[Document excerpt — start]

You are viewing a plain text version of this content. The canonical link for it is here.
Posted to solr-user@lucene.apache.org by MaryJo Sminkey <mj...@gmail.com> on 2016/06/07 18:24:19 UTC

Solutions for Multi-word Synonyms

> MaryJo you might want to start a new thread, I think we kinda hijacked this
> one. Also if you are interested in tuning queries check out
> http://splainer.io/ and https://www.quepid.com which are interactive tools
> (both of which my company makes) to tune for search relevancy.
>


Okay I changed the subject. But I don't need a tuning tool, I already know
WHY I'm not getting the results I need, the problem is how to fix it or get
around what the plugin is doing. Which is why I was inquiring if people
have had success with something other than this particularly plugin for
more advanced queries that it messes around with. It seems to do a good job
if you aren't doing anything particularly complicated with your search
logic, but I don't see a good way to solve the issue I'm having, and a
tuning tool isn't really going to help with that. We were pretty happy with
our search relevancy for the most part *other* than the problem with the
multi-term synonyms not working reliably but I definitely can't lose
relevancy that we had just to get those working.

[Document excerpt — finish]
[Data to examine — start]

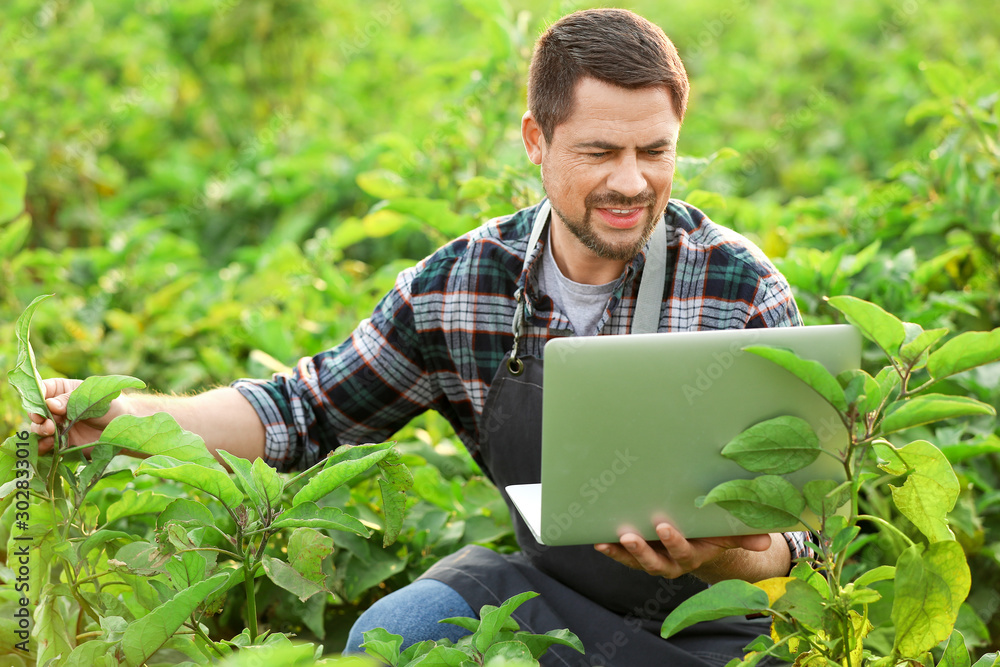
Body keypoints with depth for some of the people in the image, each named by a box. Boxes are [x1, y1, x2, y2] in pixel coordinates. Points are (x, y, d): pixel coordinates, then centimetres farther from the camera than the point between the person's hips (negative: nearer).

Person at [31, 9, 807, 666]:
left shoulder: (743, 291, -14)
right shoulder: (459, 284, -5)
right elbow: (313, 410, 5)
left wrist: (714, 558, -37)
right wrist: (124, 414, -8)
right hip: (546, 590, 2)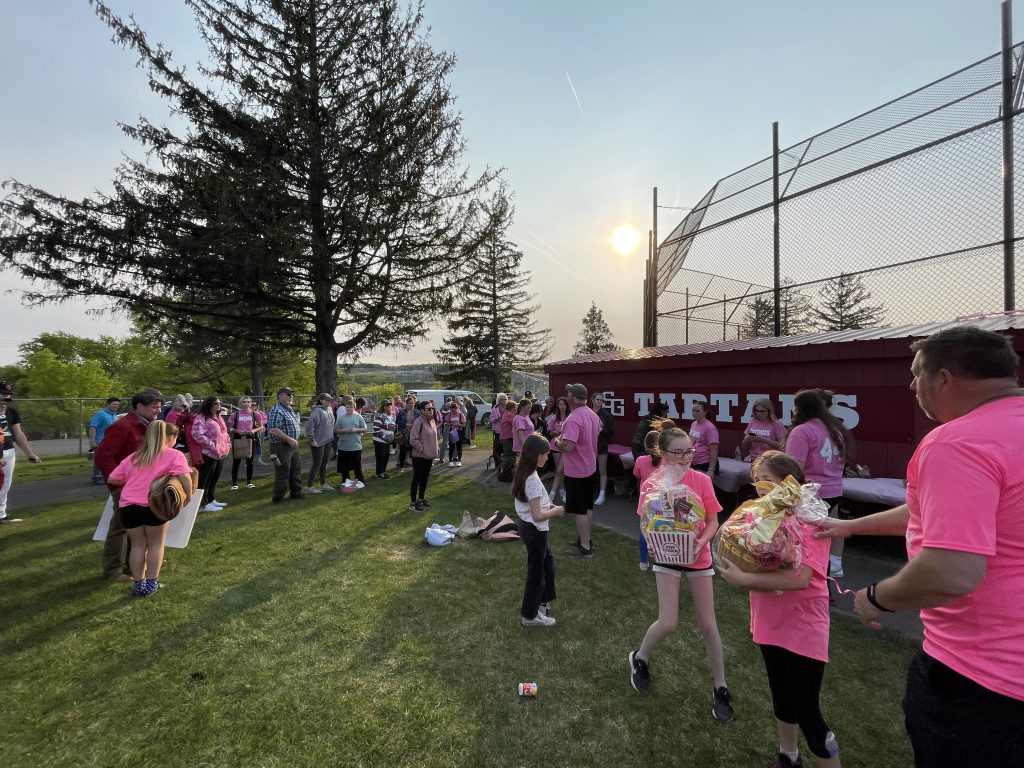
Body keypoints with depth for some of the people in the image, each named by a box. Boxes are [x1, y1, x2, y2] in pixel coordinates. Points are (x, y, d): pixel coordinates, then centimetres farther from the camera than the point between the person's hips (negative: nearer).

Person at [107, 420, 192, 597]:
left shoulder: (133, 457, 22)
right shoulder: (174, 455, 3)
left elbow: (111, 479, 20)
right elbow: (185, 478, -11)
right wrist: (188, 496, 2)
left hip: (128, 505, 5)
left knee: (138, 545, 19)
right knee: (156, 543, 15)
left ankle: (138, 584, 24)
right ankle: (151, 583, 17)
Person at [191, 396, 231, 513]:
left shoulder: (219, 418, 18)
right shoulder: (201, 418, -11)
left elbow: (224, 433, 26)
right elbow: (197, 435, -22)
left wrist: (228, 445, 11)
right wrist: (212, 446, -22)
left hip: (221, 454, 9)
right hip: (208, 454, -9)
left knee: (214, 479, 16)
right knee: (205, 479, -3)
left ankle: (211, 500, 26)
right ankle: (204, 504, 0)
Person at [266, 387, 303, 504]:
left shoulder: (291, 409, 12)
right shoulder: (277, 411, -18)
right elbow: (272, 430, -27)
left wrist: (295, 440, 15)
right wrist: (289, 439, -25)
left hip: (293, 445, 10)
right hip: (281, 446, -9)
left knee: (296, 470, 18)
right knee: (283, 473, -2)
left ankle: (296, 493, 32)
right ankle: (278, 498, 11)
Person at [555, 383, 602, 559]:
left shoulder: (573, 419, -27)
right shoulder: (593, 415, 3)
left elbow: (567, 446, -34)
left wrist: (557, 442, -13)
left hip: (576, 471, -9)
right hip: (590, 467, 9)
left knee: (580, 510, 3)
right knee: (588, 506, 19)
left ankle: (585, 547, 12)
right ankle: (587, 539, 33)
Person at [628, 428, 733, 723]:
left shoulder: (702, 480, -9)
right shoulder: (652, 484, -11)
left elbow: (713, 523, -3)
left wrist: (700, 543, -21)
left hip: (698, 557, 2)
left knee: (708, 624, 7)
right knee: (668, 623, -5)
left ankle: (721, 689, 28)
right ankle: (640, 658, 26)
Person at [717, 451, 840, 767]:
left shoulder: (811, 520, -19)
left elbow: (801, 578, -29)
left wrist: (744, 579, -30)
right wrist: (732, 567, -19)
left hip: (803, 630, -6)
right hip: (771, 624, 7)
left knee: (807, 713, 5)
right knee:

[Data to examine — finish]

=== Directions ===
1. Summarize the forum post on multi-word synonyms in two sentences.
2. Extract from the forum post on multi-word synonyms the part that opens with the words containing "Okay I changed" and closes with "get those working.".

=== Responses by task ===
1. The author changes the subject as suggested and says that a tuning tool will not help, because they already know why the results fall short and need a way to fix or get around what the plugin does. They ask whether others have succeeded with something other than this plugin for advanced queries, since their relevancy was good except for unreliable multi-term synonyms and they cannot give it up to make those work.

2.
Okay I changed the subject. But I don't need a tuning tool, I already know
WHY I'm not getting the results I need, the problem is how to fix it or get
around what the plugin is doing. Which is why I was inquiring if people
have had success with something other than this particularly plugin for
more advanced queries that it messes around with. It seems to do a good job
if you aren't doing anything particularly complicated with your search
logic, but I don't see a good way to solve the issue I'm having, and a
tuning tool isn't really going to help with that. We were pretty happy with
our search relevancy for the most part *other* than the problem with the
multi-term synonyms not working reliably but I definitely can't lose
relevancy that we had just to get those working.